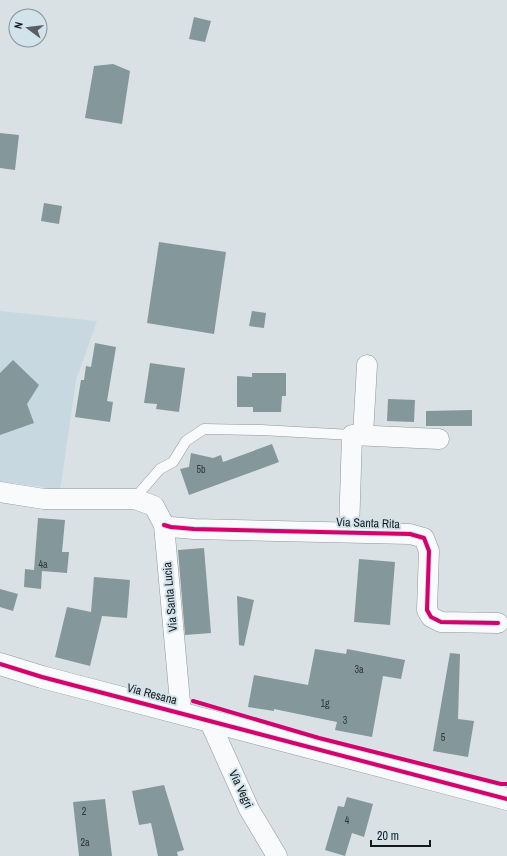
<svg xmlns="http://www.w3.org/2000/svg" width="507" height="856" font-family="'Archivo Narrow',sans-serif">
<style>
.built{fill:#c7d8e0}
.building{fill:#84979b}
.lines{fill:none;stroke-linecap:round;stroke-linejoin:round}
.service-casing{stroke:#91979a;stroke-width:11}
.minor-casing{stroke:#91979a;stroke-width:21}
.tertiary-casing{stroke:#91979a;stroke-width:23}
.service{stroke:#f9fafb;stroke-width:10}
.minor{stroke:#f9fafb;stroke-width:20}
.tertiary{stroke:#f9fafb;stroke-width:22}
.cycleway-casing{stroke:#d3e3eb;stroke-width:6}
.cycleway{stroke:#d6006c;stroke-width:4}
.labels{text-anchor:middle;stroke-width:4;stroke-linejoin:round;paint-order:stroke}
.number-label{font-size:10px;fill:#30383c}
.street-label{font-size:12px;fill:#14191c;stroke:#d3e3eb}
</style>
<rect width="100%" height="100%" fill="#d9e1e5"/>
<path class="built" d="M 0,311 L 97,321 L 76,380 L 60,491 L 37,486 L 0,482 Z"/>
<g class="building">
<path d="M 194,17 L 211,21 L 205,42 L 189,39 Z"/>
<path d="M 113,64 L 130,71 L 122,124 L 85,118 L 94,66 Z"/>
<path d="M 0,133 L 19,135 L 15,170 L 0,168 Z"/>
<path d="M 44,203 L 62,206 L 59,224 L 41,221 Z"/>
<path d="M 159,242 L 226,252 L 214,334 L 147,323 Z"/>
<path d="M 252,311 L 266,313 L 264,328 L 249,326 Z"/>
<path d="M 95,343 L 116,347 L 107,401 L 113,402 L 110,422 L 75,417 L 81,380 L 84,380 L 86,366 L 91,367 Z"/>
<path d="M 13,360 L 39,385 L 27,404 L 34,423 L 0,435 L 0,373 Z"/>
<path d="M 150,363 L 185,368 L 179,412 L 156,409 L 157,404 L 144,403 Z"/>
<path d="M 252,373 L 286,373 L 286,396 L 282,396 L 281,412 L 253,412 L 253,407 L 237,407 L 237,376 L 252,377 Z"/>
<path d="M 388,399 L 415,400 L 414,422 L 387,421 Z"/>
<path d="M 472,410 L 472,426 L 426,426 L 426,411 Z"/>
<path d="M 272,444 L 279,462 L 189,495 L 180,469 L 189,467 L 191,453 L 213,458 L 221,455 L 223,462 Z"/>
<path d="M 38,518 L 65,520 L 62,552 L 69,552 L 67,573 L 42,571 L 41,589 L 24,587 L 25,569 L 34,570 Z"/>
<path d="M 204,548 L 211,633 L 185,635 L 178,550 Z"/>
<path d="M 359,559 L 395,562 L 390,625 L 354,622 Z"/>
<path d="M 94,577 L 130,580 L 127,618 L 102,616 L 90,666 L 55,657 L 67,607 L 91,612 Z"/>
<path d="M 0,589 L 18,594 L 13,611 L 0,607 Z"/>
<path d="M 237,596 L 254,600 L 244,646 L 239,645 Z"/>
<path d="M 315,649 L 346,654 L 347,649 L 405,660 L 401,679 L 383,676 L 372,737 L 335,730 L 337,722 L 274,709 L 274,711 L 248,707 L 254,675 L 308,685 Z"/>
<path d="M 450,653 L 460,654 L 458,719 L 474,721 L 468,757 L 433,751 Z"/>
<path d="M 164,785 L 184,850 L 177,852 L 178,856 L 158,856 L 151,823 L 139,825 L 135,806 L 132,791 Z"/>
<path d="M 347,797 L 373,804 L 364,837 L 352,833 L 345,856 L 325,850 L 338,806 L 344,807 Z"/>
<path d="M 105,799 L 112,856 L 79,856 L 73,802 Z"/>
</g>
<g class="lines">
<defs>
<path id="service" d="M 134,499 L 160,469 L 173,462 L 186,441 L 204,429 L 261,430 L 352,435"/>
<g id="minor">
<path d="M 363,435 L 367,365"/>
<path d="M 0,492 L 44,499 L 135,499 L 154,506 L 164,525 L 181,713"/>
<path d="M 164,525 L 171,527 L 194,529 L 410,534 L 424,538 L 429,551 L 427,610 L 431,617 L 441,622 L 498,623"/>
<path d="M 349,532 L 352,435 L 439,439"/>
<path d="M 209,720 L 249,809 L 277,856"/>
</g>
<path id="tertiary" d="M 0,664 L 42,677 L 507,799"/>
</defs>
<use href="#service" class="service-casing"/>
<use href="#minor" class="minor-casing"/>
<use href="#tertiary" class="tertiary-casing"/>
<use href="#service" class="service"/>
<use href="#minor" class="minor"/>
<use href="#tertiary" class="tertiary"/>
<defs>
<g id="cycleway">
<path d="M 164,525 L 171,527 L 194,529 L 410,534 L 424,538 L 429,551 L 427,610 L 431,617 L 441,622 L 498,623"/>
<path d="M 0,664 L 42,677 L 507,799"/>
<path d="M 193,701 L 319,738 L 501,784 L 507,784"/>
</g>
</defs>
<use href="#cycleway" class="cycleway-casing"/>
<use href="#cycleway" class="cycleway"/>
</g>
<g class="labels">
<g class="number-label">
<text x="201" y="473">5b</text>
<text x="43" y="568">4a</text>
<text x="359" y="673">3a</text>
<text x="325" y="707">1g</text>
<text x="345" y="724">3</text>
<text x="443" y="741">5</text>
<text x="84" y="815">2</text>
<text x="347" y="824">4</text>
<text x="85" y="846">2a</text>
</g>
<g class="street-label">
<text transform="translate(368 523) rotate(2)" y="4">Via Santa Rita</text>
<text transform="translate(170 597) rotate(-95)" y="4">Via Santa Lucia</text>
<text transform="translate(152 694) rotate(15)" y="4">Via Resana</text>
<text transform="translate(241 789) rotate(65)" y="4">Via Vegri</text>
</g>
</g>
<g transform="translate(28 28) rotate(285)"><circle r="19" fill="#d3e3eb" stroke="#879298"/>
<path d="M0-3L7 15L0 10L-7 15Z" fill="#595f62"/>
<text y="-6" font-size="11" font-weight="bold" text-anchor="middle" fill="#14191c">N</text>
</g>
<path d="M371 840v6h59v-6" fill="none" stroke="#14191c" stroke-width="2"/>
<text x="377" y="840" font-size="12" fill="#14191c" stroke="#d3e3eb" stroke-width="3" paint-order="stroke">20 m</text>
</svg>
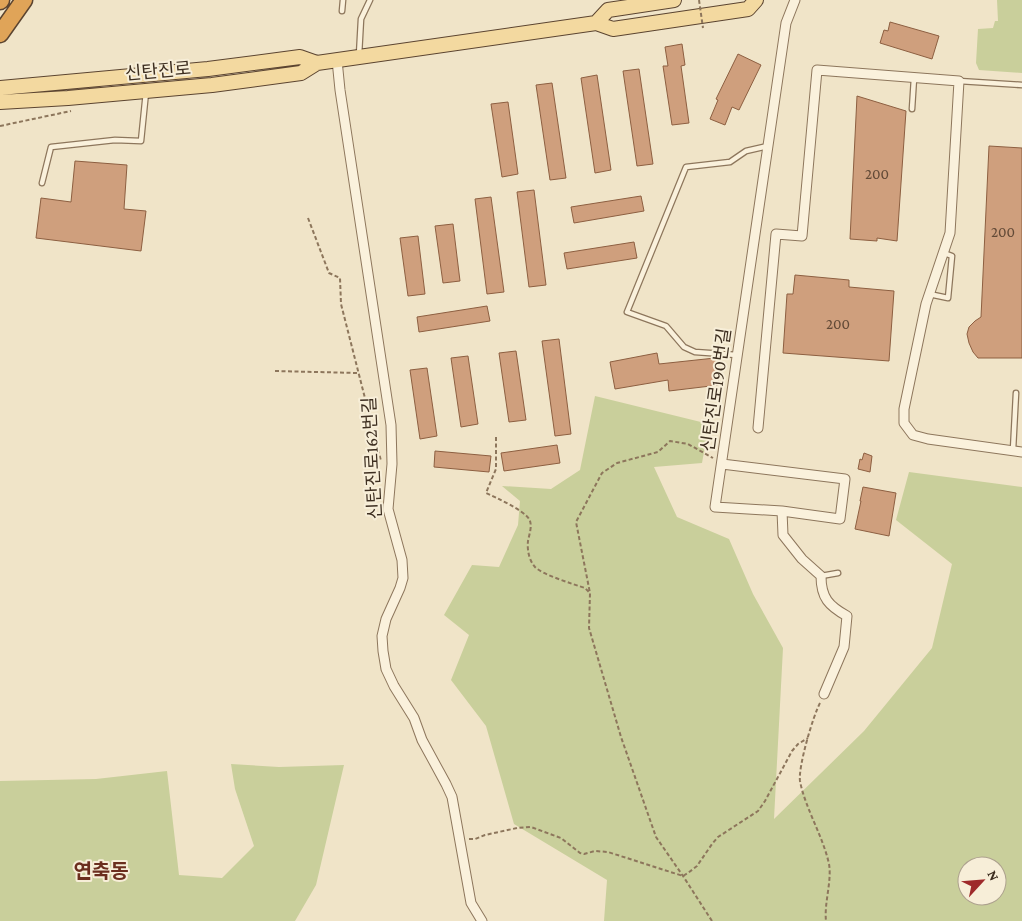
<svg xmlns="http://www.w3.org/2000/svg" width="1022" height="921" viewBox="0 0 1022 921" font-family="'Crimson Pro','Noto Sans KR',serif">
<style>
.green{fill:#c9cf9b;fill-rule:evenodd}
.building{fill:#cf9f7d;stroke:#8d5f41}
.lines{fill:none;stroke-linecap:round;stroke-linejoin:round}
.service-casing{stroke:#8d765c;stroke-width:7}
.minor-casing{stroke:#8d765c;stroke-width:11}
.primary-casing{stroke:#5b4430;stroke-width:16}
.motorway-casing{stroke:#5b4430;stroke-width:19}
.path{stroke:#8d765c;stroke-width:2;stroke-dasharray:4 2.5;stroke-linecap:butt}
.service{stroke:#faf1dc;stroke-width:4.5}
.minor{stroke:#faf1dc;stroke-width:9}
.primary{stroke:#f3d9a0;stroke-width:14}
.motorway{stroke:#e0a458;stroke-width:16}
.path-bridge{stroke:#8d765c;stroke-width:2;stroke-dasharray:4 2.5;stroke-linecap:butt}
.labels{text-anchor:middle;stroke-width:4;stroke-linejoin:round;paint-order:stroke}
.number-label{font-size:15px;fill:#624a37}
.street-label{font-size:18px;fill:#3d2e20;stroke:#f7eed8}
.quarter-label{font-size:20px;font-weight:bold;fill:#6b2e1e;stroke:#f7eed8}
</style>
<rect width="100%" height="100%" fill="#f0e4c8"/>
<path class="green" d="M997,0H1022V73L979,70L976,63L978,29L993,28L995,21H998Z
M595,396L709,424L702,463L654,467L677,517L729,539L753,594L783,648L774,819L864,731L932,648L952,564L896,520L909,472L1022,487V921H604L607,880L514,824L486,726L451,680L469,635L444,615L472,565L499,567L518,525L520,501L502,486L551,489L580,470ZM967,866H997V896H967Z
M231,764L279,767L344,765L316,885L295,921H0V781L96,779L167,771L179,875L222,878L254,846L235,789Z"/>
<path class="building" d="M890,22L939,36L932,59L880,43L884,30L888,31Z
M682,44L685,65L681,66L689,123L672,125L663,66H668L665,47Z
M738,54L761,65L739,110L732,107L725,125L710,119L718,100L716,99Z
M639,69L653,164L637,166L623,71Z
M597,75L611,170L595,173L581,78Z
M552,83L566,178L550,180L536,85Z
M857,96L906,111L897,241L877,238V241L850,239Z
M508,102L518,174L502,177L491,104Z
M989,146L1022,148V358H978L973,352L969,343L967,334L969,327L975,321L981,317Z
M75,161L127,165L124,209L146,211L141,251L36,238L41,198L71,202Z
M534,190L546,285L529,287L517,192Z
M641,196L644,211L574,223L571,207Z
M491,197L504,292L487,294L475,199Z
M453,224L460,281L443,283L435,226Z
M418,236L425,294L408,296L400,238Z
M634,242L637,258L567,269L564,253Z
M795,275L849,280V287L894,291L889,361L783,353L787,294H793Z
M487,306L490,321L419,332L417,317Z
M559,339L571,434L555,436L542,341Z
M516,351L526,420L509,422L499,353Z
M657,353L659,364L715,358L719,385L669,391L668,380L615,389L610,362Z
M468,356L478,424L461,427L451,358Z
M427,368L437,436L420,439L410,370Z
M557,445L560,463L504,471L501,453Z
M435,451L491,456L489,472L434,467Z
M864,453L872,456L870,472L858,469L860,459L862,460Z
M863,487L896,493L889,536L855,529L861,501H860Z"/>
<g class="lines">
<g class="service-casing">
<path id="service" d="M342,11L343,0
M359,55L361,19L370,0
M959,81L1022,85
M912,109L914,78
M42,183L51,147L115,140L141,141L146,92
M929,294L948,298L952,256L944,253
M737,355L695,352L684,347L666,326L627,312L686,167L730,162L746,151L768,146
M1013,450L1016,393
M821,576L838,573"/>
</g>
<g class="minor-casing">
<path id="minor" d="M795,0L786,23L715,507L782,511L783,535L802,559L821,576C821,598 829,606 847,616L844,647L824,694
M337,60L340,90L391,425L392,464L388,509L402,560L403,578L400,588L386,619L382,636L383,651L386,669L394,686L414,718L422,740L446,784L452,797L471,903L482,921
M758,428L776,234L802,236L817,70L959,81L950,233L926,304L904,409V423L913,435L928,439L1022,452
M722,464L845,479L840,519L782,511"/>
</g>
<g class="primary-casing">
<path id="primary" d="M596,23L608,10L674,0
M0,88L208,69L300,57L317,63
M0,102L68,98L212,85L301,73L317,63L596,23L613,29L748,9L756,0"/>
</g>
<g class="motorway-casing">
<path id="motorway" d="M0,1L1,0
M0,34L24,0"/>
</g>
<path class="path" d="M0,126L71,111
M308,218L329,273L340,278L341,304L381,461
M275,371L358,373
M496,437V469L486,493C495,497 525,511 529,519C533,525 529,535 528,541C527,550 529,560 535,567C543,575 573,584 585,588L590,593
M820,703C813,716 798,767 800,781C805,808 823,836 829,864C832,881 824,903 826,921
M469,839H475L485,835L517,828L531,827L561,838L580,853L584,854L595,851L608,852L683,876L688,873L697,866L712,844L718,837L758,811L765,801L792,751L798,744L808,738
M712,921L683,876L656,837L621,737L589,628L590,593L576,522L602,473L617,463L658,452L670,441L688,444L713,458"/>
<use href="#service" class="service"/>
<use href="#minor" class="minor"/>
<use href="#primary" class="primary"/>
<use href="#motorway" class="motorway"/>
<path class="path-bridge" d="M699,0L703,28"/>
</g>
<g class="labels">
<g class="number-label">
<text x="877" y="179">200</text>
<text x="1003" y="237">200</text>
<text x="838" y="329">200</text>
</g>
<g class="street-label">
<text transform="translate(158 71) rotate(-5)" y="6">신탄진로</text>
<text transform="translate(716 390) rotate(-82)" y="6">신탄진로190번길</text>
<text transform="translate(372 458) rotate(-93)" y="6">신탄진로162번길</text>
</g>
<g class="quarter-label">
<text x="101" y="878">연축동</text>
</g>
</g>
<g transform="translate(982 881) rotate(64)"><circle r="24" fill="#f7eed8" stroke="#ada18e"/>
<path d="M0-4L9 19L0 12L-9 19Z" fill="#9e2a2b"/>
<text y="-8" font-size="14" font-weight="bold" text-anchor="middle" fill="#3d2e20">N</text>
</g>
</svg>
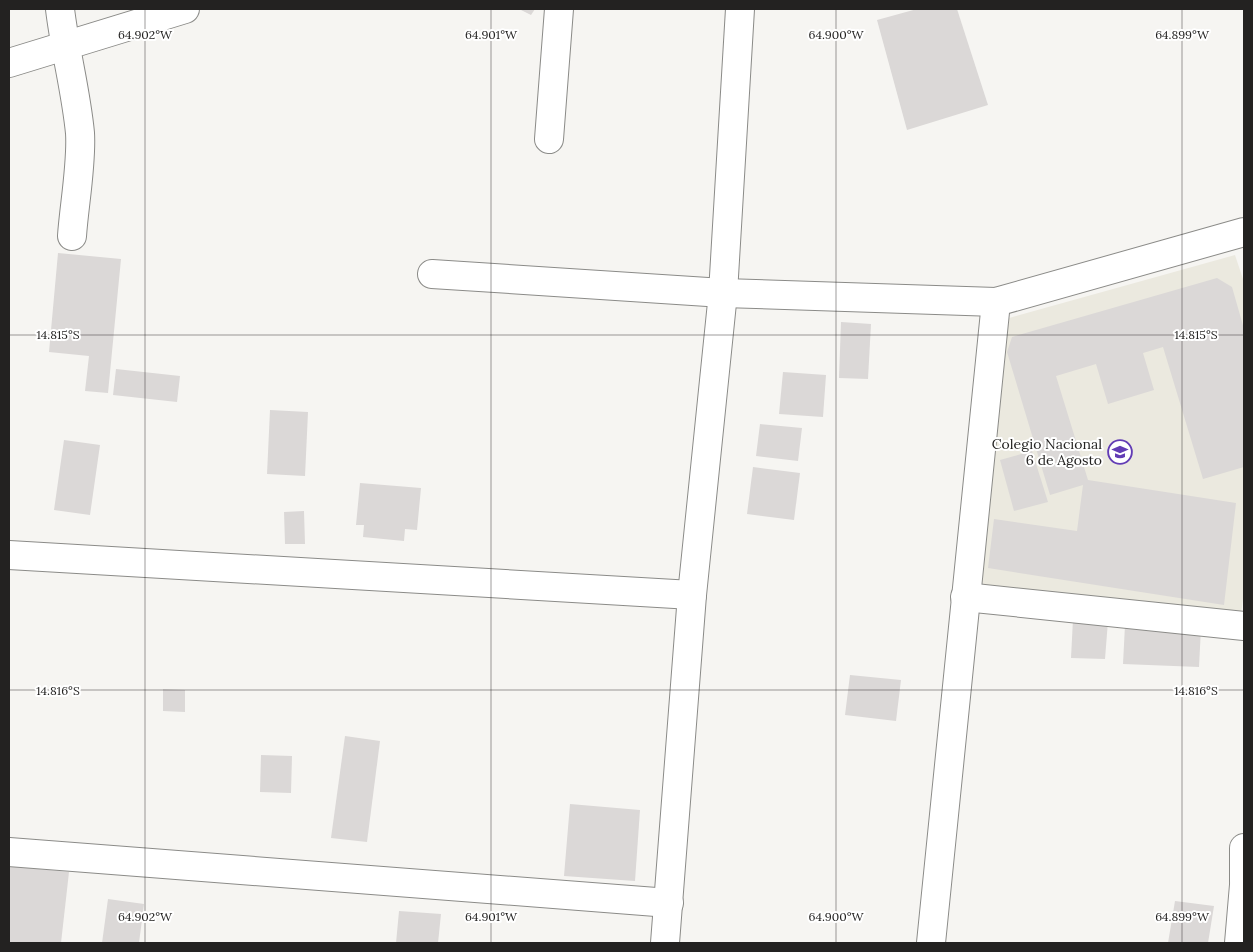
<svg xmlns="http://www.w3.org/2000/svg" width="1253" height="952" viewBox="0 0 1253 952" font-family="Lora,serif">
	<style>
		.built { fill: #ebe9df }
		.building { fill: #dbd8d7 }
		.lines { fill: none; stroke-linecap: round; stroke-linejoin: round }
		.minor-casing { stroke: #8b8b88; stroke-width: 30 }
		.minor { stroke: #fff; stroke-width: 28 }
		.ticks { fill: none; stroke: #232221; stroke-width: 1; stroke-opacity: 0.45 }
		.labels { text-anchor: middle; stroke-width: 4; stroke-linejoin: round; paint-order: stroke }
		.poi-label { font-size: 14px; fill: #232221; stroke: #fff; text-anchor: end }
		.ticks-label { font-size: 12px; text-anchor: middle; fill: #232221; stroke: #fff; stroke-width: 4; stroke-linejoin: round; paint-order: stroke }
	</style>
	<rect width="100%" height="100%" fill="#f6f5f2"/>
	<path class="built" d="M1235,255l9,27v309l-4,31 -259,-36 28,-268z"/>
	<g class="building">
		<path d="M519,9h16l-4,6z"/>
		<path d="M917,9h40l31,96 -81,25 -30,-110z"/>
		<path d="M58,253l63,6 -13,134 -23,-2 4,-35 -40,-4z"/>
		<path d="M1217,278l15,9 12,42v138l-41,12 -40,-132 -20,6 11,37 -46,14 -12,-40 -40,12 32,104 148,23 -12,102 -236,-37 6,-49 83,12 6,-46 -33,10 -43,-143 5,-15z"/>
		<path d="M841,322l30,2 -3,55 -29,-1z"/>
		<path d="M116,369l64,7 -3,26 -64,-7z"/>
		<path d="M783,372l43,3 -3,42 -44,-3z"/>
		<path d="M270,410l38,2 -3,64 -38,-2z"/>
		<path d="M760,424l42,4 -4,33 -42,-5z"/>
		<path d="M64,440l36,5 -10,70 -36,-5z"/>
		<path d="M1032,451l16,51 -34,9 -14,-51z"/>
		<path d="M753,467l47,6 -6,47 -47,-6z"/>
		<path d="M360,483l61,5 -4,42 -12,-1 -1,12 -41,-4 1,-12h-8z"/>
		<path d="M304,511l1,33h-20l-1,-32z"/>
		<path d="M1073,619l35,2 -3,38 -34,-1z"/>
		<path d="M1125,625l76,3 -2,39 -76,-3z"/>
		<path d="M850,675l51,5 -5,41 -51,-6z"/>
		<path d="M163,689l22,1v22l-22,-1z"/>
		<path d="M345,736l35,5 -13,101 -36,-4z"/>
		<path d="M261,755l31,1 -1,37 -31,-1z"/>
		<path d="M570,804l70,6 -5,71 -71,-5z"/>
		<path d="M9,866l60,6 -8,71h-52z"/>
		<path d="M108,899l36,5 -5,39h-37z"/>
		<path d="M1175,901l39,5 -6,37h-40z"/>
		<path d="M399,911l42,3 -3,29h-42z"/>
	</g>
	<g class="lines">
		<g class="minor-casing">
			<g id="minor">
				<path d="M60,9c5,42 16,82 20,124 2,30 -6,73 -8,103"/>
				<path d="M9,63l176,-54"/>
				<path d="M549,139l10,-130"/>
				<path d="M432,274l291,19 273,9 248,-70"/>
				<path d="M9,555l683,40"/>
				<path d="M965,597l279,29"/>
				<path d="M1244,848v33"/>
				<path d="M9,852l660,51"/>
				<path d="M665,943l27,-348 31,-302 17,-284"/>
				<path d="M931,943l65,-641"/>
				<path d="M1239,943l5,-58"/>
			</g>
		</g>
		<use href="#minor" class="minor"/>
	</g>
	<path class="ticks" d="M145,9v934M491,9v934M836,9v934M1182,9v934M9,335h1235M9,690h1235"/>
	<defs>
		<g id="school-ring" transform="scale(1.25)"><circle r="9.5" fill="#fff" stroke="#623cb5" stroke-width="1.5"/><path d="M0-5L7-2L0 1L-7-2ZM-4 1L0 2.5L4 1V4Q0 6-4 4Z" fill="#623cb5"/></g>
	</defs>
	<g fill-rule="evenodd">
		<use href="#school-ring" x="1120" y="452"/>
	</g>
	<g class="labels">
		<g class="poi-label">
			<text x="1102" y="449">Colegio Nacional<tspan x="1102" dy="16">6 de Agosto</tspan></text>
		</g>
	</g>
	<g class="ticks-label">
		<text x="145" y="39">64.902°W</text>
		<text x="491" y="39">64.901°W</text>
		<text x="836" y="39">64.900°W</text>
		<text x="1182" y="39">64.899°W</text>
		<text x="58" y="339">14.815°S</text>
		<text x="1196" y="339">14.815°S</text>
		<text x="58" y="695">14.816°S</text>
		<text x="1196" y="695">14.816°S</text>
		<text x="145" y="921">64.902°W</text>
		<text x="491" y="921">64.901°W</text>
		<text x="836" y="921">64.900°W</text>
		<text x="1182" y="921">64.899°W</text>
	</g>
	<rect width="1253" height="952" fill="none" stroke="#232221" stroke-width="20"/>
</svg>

Task description | Extract from the listing above the lines between the line containing "M534,190L546,285L529,287L517,192Z" and the line containing "M820,703C813,716 798,767 800,781C805,808", keeping both of those lines. Output nothing else.

Task solution |
M534,190L546,285L529,287L517,192Z
M641,196L644,211L574,223L571,207Z
M491,197L504,292L487,294L475,199Z
M453,224L460,281L443,283L435,226Z
M418,236L425,294L408,296L400,238Z
M634,242L637,258L567,269L564,253Z
M795,275L849,280V287L894,291L889,361L783,353L787,294H793Z
M487,306L490,321L419,332L417,317Z
M559,339L571,434L555,436L542,341Z
M516,351L526,420L509,422L499,353Z
M657,353L659,364L715,358L719,385L669,391L668,380L615,389L610,362Z
M468,356L478,424L461,427L451,358Z
M427,368L437,436L420,439L410,370Z
M557,445L560,463L504,471L501,453Z
M435,451L491,456L489,472L434,467Z
M864,453L872,456L870,472L858,469L860,459L862,460Z
M863,487L896,493L889,536L855,529L861,501H860Z"/>
<g class="lines">
<g class="service-casing">
<path id="service" d="M342,11L343,0
M359,55L361,19L370,0
M959,81L1022,85
M912,109L914,78
M42,183L51,147L115,140L141,141L146,92
M929,294L948,298L952,256L944,253
M737,355L695,352L684,347L666,326L627,312L686,167L730,162L746,151L768,146
M1013,450L1016,393
M821,576L838,573"/>
</g>
<g class="minor-casing">
<path id="minor" d="M795,0L786,23L715,507L782,511L783,535L802,559L821,576C821,598 829,606 847,616L844,647L824,694
M337,60L340,90L391,425L392,464L388,509L402,560L403,578L400,588L386,619L382,636L383,651L386,669L394,686L414,718L422,740L446,784L452,797L471,903L482,921
M758,428L776,234L802,236L817,70L959,81L950,233L926,304L904,409V423L913,435L928,439L1022,452
M722,464L845,479L840,519L782,511"/>
</g>
<g class="primary-casing">
<path id="primary" d="M596,23L608,10L674,0
M0,88L208,69L300,57L317,63
M0,102L68,98L212,85L301,73L317,63L596,23L613,29L748,9L756,0"/>
</g>
<g class="motorway-casing">
<path id="motorway" d="M0,1L1,0
M0,34L24,0"/>
</g>
<path class="path" d="M0,126L71,111
M308,218L329,273L340,278L341,304L381,461
M275,371L358,373
M496,437V469L486,493C495,497 525,511 529,519C533,525 529,535 528,541C527,550 529,560 535,567C543,575 573,584 585,588L590,593
M820,703C813,716 798,767 800,781C805,808 823,836 829,864C832,881 824,903 826,921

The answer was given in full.